U.S. households are growing increasingly anxious about their financial situations, with a key measure of consumer distress hitting its highest level in nearly four years.
The Federal Reserve Bank of New York’s monthly Survey of Consumer Expectations, released Monday, showed a sharp deterioration in how Americans view their current financial standing.
The share of respondents describing their situation as “much worse” than a year ago jumped to 13.3%, an increase of roughly 2.7 percentage points from April’s reading.
That figure marks the highest level recorded since July 2022, underscoring deepening stress across American households amid ongoing economic pressures.
The combined share of those describing conditions as either much or somewhat worse than a year ago reached 43.7%, which the New York Fed identified as the highest since January 2023.
Looking ahead, consumers expressed little optimism, with 36% expecting their situations to be either much or somewhat worse over the coming year.

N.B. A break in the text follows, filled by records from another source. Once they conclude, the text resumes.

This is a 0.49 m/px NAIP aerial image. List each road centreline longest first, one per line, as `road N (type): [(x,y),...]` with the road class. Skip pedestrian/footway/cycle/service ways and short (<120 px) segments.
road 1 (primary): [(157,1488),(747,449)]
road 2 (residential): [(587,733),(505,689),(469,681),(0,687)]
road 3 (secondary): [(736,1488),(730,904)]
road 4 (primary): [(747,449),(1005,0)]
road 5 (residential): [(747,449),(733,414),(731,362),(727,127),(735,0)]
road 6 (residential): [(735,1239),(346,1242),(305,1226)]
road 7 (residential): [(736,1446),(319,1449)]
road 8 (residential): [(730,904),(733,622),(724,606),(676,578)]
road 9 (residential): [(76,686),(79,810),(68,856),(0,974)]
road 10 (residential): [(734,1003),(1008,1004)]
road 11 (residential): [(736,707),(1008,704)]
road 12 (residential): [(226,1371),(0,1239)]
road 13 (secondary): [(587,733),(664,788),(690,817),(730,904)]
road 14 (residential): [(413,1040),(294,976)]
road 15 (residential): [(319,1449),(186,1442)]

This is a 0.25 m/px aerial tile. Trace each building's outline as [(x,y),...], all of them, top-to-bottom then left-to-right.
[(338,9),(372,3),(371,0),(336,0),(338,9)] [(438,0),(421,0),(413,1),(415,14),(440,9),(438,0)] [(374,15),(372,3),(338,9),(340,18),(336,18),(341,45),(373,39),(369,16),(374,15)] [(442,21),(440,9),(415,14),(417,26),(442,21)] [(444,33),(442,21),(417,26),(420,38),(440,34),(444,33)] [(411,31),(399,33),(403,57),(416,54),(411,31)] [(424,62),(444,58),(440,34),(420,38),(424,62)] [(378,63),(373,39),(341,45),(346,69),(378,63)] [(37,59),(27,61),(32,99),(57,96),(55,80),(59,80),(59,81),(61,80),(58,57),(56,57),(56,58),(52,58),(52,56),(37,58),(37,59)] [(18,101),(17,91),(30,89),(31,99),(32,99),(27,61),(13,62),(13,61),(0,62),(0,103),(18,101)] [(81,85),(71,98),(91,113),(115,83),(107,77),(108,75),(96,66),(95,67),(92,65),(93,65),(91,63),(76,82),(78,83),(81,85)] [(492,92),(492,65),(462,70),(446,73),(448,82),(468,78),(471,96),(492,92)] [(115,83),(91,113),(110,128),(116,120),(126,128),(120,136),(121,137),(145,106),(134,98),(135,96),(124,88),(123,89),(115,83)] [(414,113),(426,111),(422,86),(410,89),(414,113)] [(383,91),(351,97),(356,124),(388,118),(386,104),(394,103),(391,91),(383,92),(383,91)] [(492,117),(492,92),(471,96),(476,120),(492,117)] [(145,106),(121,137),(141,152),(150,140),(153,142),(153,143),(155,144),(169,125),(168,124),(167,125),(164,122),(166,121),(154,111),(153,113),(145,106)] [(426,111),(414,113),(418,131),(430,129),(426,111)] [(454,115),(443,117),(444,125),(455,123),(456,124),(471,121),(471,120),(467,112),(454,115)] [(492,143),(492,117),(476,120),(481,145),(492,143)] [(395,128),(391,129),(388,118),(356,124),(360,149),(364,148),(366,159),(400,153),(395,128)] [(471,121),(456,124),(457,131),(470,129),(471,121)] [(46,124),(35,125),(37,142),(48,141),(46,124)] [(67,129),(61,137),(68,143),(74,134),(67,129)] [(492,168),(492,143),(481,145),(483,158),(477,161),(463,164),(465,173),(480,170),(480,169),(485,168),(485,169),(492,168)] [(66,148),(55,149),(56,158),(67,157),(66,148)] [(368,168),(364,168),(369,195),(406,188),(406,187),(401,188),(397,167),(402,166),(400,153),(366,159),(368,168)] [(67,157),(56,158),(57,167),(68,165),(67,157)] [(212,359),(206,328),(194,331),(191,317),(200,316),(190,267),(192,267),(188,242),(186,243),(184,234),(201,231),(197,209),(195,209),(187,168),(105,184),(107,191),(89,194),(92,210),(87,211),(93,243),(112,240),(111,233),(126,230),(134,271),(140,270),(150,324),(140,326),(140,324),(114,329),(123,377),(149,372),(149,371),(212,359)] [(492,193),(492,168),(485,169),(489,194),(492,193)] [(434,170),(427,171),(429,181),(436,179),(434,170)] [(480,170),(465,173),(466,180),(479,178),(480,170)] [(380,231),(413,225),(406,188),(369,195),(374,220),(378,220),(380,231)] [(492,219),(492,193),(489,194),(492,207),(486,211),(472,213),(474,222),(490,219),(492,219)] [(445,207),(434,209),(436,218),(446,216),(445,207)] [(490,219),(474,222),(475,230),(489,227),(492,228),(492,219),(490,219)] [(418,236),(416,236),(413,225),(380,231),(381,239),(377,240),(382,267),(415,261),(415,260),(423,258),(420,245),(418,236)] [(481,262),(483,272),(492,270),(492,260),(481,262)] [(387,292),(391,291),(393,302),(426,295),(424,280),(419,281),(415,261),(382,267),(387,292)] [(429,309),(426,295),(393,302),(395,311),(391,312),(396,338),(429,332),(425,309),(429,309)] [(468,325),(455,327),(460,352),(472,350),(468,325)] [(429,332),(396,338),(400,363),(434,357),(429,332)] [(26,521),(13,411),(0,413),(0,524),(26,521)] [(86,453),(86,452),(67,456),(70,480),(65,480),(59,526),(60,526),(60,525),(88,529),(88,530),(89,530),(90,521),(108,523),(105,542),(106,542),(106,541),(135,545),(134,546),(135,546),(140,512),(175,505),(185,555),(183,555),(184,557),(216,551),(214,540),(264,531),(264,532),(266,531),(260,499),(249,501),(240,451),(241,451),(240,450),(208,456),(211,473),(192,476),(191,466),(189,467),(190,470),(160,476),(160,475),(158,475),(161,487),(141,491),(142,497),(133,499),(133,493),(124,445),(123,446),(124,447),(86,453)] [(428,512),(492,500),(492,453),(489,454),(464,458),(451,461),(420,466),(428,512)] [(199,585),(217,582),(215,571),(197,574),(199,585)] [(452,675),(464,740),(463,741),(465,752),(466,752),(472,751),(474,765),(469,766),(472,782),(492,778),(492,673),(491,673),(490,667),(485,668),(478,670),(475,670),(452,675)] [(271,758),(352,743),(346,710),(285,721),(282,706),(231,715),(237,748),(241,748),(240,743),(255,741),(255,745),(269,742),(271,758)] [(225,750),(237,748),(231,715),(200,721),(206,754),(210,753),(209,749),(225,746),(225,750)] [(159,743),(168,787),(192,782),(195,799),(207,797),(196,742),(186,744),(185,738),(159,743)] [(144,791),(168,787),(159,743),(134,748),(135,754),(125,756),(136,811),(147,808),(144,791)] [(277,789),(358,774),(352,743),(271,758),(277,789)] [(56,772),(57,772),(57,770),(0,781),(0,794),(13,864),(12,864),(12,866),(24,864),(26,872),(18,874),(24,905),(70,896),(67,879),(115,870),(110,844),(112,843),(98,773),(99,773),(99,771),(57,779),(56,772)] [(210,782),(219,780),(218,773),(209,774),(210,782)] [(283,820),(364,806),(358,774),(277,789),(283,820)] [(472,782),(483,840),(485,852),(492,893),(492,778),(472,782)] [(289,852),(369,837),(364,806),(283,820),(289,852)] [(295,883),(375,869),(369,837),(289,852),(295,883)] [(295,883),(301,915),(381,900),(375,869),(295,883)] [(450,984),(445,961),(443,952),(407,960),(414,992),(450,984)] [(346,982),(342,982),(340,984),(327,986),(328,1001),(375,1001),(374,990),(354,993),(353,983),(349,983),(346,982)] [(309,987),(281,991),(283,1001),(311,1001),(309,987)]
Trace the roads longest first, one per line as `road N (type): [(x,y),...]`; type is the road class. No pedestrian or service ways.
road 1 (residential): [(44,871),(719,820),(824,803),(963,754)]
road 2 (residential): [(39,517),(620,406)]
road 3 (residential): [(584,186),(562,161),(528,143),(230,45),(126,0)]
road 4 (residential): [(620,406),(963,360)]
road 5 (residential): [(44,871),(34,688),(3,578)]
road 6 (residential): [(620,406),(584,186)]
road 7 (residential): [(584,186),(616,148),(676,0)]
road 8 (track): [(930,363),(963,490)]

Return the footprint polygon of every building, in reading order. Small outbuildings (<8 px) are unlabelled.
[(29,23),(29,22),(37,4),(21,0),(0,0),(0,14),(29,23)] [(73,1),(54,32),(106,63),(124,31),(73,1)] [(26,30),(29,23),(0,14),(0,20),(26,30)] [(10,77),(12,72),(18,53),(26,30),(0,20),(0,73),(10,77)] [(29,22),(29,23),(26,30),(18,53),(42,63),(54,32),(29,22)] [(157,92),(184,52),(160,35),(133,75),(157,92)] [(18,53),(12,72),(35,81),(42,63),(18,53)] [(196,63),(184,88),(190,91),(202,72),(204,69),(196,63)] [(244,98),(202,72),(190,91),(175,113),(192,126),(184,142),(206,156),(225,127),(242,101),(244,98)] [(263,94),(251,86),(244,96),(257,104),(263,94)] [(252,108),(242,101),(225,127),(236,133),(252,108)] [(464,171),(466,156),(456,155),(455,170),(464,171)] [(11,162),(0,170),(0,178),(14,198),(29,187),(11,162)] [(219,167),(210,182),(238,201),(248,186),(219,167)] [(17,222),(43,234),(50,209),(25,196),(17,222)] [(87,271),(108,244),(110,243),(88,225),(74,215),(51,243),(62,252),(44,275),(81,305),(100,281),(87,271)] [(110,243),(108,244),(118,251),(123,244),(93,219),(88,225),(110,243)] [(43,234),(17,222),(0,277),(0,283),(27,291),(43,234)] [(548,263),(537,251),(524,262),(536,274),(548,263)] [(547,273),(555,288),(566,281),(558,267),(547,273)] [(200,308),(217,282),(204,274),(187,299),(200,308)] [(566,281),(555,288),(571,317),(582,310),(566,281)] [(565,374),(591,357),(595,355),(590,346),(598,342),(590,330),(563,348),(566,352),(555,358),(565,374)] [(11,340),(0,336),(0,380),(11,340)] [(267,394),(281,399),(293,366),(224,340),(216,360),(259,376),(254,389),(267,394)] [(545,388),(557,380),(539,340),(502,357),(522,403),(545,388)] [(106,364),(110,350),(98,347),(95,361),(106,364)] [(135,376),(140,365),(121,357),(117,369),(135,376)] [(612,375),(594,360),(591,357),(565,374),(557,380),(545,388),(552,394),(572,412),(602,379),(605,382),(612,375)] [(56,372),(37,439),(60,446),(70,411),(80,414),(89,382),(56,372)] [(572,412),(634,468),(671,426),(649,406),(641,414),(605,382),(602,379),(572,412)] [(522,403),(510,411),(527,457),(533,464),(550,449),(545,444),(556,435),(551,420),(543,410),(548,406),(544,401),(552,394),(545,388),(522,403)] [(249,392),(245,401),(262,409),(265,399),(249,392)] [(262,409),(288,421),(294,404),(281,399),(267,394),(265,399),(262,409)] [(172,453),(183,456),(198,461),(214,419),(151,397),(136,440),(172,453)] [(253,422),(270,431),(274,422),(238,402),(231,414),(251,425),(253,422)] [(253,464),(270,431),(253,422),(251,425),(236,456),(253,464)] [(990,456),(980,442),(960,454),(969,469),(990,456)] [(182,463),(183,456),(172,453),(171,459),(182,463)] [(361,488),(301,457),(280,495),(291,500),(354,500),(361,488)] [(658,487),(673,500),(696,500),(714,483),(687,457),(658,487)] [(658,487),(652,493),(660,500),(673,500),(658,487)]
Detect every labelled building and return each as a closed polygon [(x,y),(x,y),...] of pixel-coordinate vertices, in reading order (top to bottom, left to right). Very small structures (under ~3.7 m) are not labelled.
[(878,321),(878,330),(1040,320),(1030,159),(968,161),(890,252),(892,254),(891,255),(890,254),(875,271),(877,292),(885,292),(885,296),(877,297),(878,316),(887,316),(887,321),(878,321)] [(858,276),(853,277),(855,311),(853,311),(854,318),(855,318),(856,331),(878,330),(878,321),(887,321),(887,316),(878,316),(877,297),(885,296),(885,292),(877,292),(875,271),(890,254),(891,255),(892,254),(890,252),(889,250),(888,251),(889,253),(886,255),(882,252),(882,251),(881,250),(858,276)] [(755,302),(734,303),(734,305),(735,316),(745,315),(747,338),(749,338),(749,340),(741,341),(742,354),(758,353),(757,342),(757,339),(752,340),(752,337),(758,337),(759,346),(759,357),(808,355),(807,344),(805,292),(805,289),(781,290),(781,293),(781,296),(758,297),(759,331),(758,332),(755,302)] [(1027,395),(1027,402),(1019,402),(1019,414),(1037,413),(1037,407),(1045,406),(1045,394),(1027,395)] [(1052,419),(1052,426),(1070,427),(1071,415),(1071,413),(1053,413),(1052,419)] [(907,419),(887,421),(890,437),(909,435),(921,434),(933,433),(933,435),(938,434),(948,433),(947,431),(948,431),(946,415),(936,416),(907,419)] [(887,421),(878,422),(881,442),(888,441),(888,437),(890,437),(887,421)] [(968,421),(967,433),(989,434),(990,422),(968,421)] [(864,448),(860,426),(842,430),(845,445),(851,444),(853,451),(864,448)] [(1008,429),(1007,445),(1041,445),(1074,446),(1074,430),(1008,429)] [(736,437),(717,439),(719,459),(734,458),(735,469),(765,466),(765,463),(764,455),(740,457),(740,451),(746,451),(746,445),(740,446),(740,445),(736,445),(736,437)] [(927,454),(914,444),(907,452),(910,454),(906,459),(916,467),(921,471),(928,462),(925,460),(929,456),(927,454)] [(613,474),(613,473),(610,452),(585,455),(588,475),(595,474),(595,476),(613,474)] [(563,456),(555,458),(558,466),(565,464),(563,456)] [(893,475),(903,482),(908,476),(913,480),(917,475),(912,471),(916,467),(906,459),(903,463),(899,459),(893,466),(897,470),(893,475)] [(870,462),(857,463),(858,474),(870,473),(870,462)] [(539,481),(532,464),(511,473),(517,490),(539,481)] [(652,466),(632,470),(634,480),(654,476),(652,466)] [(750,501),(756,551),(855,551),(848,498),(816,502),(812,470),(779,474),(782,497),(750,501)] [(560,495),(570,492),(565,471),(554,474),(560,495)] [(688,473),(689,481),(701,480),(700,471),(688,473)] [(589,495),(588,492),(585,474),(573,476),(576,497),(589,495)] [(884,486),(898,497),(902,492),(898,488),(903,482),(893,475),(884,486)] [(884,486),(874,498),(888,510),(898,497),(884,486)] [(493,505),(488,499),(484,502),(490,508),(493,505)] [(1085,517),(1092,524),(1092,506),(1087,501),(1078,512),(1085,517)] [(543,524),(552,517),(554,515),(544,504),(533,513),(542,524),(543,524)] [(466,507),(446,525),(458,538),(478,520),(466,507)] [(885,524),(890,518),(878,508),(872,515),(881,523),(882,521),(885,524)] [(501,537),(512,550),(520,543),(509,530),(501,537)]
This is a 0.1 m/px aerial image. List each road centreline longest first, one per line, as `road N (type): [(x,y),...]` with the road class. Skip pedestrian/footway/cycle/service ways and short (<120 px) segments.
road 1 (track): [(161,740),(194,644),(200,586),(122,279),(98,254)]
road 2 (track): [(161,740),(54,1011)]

Only 22.9% of respondents said they expected their financial situations to improve, leaving a gap between optimists and pessimists at its widest since October 2022.
The survey arrives as consumers remain fearful over the inflationary impact from the Iran war, which has sent energy prices soaring and rattled household budgets across the country.
Some Fed policymakers have expressed concern that if the conflict persists, it could raise inflation expectations among consumers and businesses, making the problem longer term than a typical temporary supply shock.
Despite the deteriorating sentiment, consumer inflation expectations remained largely steady, with the one-year outlook rising just 0.1 percentage point to 3.5%.
The three- and five-year inflation outlooks held flat at 3.1% and 3%, respectively, suggesting longer-term price expectations have not become unanchored.
Expectations for gasoline prices actually dropped 0.1 percentage point to 5%, though the food outlook climbed 0.6 percentage point to 5.8% and rent expectations surged 1.4 percentage points to 7.4%.
Expected household spending growth over the next year slipped to 5%, down 0.4 percentage point from April, pointing to cautious consumer behavior ahead.
Consumers will get their next inflation data point Wednesday when the Bureau of Labor Statistics releases the consumer price index for May.
Economists surveyed by Dow Jones expect headline inflation rose to 4.2%, while core inflation, which excludes food and energy, increased to 2.9%, still well above the Fed’s 2% target.
The Federal Open Market Committee is scheduled to make its next interest rate decision on June 17, with markets pricing in almost no chance of a rate cut.
Expectations are instead rising that the central bank will hike benchmark interest rates by a quarter percentage point before the end of the year, adding further pressure to already strained household budgets.